The proposed VAT on Netflix and Spotify will also cover the electronic or digital sale of services such as online advertisements and the provision of digital advertising space, and the supply of other electronic and online services that can be delivered via the internet.

It includes online software licensing, updates and add-ons, west filters and firewalls, mobile applications, video games, online games, webcasts and webinars, and digital content such as music, files, images, and text and information.

It also intends to tax search engine services, social networks, internet-based telecommunications, online training such as distance learning, e-learning, online courses and webinars, online newspapers and journal subscriptions, and ad payment processing services.

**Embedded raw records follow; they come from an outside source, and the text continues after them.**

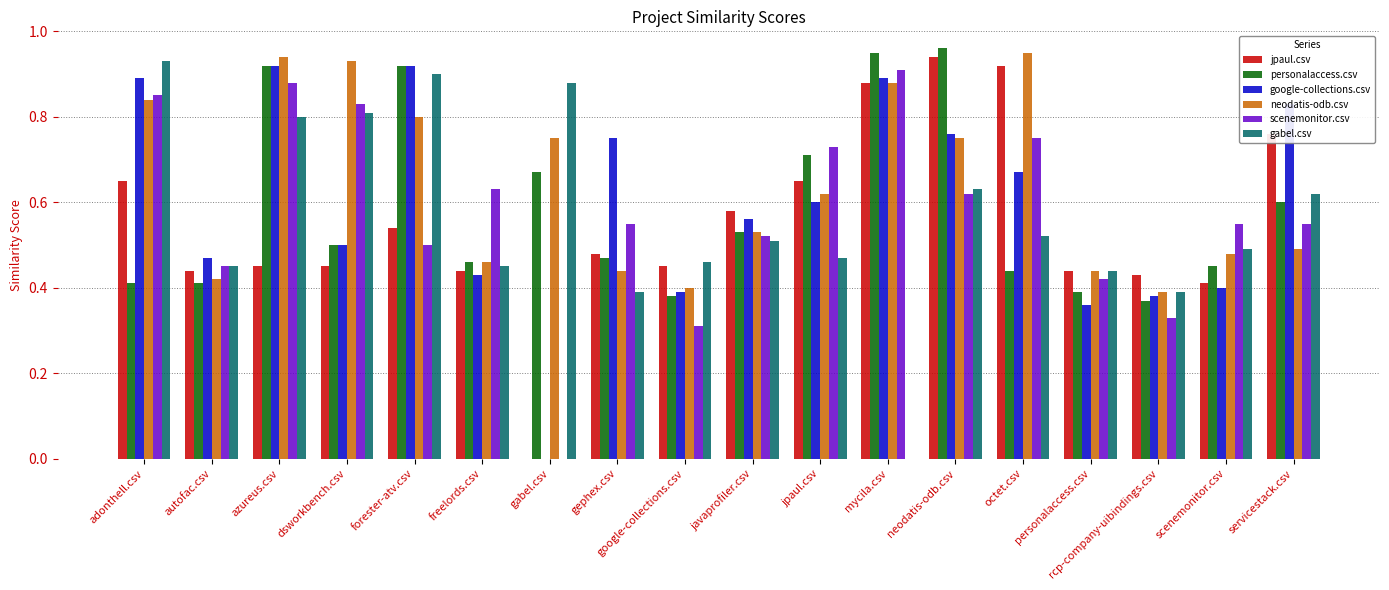

Is it true that jpaul.csv equals 1.6 at octet.csv?

False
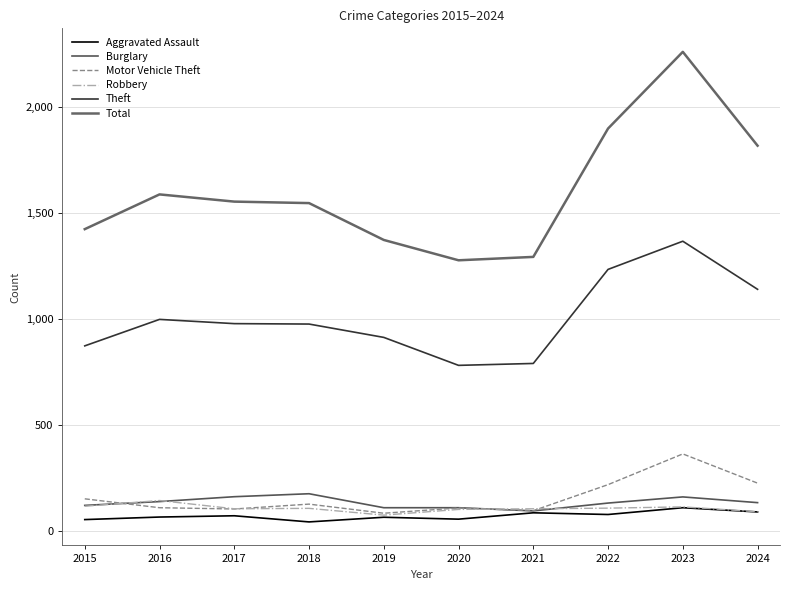

What is the difference between the Robbery values at 2015 and 2023?

3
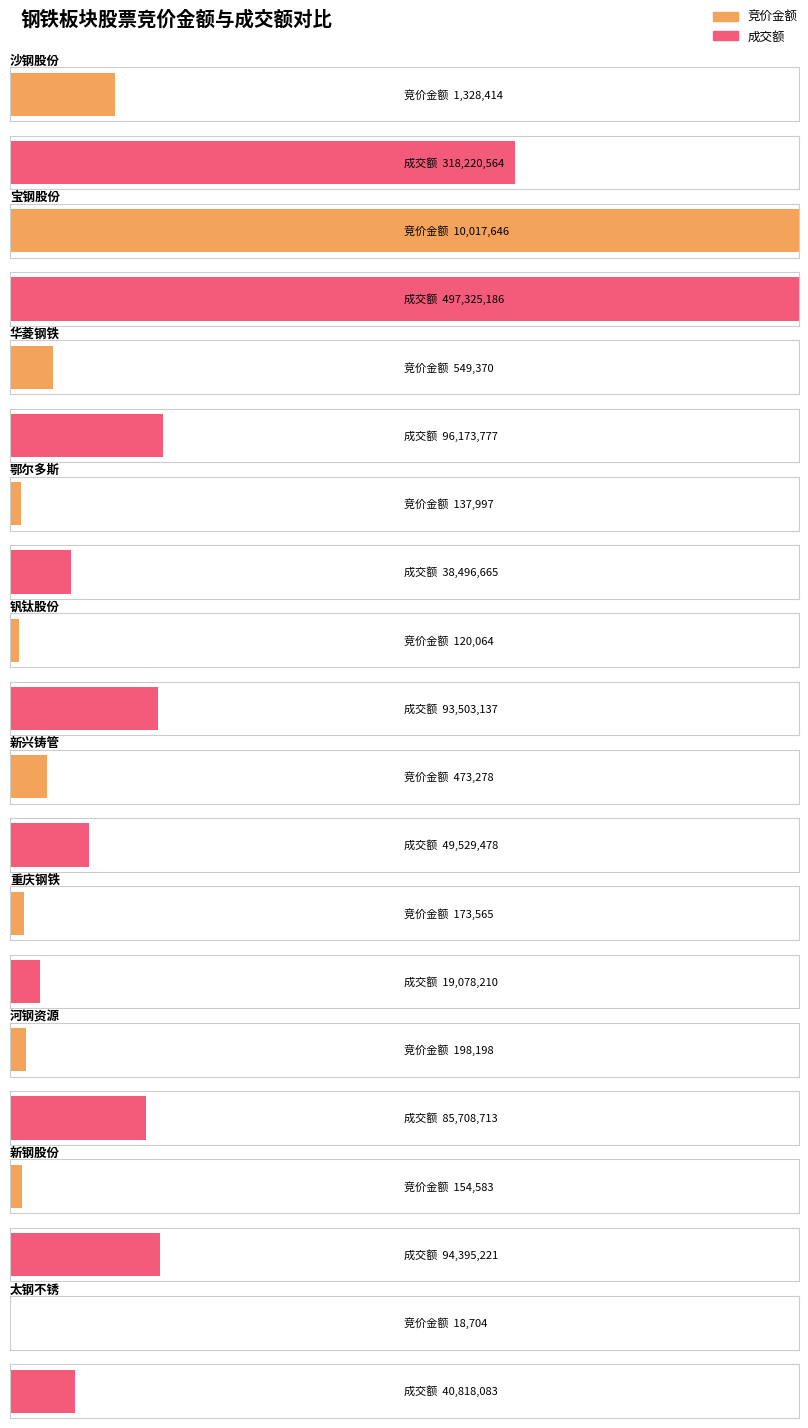

Which has a higher value, 重庆钢铁 or 鄂尔多斯?

重庆钢铁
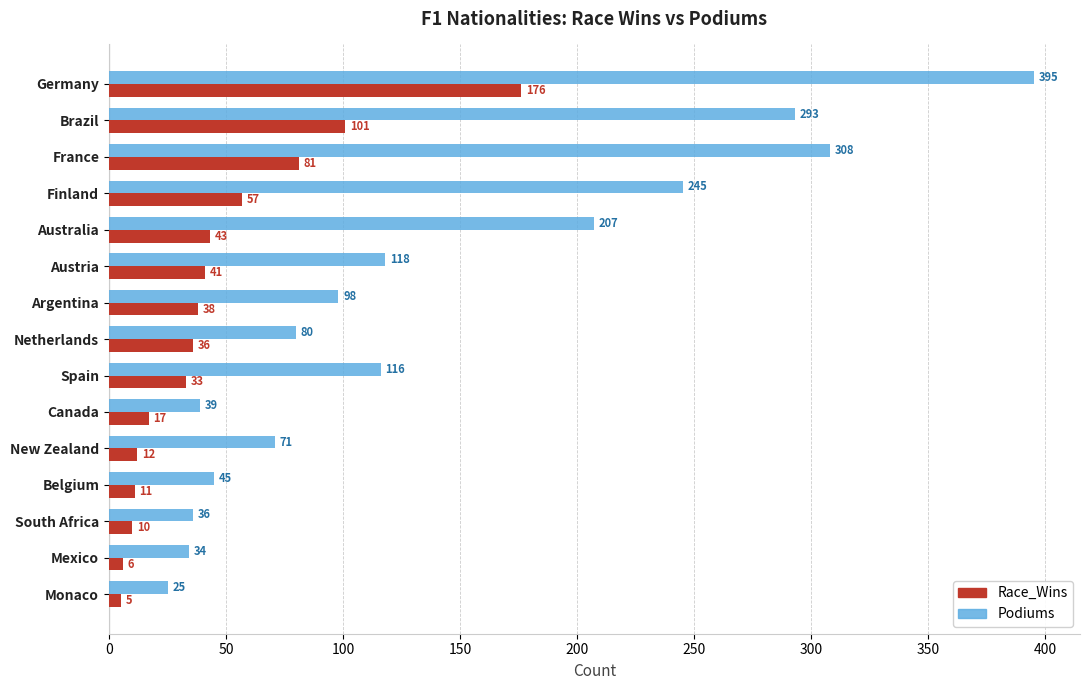

What is the highest value of the Race_Wins series?

176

Albay Rep. Joey Salceda, chairman of the House Ways and Means Committee and the bill’s primary author, stated that the measure should not be considered a “new tax” because it only “closes loopholes for large foreign corporations.”

“We imposed no new taxes. We’re simply clarifying that they should be VATed. In general, if you sell, you pay VAT unless you fall under the exemptions for small businesses,” he explained during the virtual hearing.

“We have now clarified that digital services and the goods and services traded through digital service providers should generally be subject to VAT. This is just a matter of common tax sense,” the lawmaker pointed out.

He emphasized that the measure does not apply to small online businesses.

Salceda previously stated that the measure could generate approximately P29.1 billion in new annual revenue to assist the country in dealing with the pandemic.